I also told him that I thought I was practising wrong, and did he have any advice, and he said what did I mean, wrong? And I said that I felt as if I came home every week and instantly forgot everything he’d told me and reverted to establishing all my bad habits further. And he said, what bad habits? And I said, well, breathing, and support, and voice placement—and I think I may have done a small rant here about the mystery and unreliability of the human body, to wit, mine. And he said, the fact that you’re aware of all this suggests to me that this is not what’s happening. And, he said, your breath control and sound quality have improved a lot.
Oh.
Actually, he’s right.††† But I would like to stop with the fractured squeaking thing.
* * *
* I wish. The foie gras^ was to die for and the scallops were . . . divine, to develop a theme. Peter had scallops for starters and went on to duck breast. He said the duck was also spectacular but I feel I won by having more scallops than he did.

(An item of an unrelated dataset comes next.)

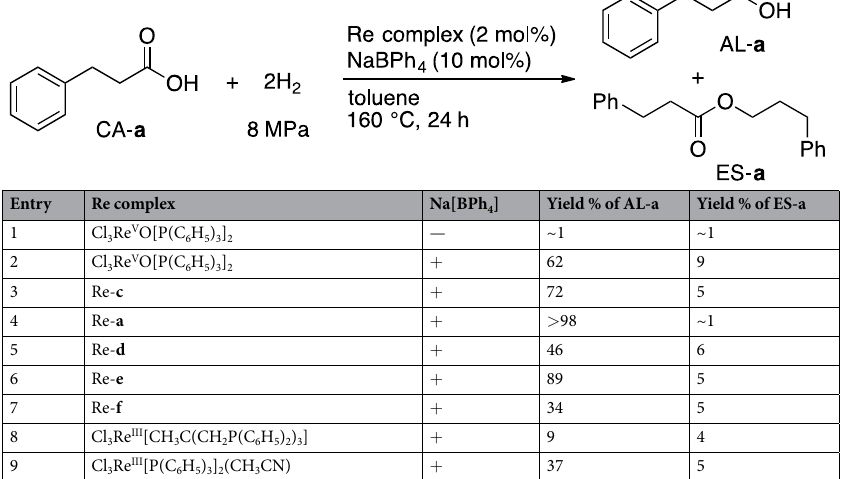
Table 1. Re complexes for the catalytic hydrogenation of CA- a . Unless otherwise specified: CA- a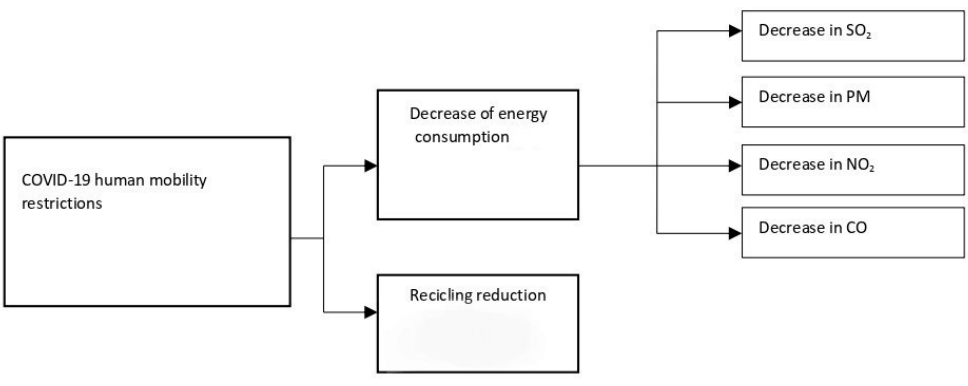
Figure 1. Curtailment restriction implications on public health [13].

^ I am a foie gras fiend. Relatively speaking. We go out to dinner at a serious restaurant maybe twice a year+ and if there’s foie gras on the menu, I eat it. It could probably be said that restaurants we develop anything like a habit of returning to have foie gras on the menu.++
+ When PEGASUS is on the best seller list for 943 weeks we’ll go out more often. Well, maybe. Even foie gras probably isn’t worth only eating anything at all once a week as a regular thing.~ You want major calories? Foie gras. You can feel your waistband getting tighter before the fork reaches your mouth.
~ Get away from me with that lettuce leaf. Don’t you realise it has at least .05 calories?
++ Please don’t all rush to the forum to post how much you hate foie gras, okay? I know it’s not everyone’s idea of joy. Occasionally this works out to my advantage. I once had an extremely fancy publishing lunch with Hannah—she paid: she was celebrating some terrifying business thing or other, I forget what—where they just brought you a tiny pre-starter starter: foie gras.~ Hannah didn’t want hers. That moment alone almost balanced thirty years of friendship.~~
~ Very fancy lunch. As I say.
~~ Not quite.#
# Yes. Hannah reads this blog.
** From Peter. He had a little help choosing. Even so.
*** COUGH COUGH COUGH SNARK SNARK
† Speaking of contortionist postures
†† Genuine earnest serious committed voice students I’m sure don’t say tune
††† You still do not want to hear me sing. We’re in ‘that only a voice teacher could love’ territory.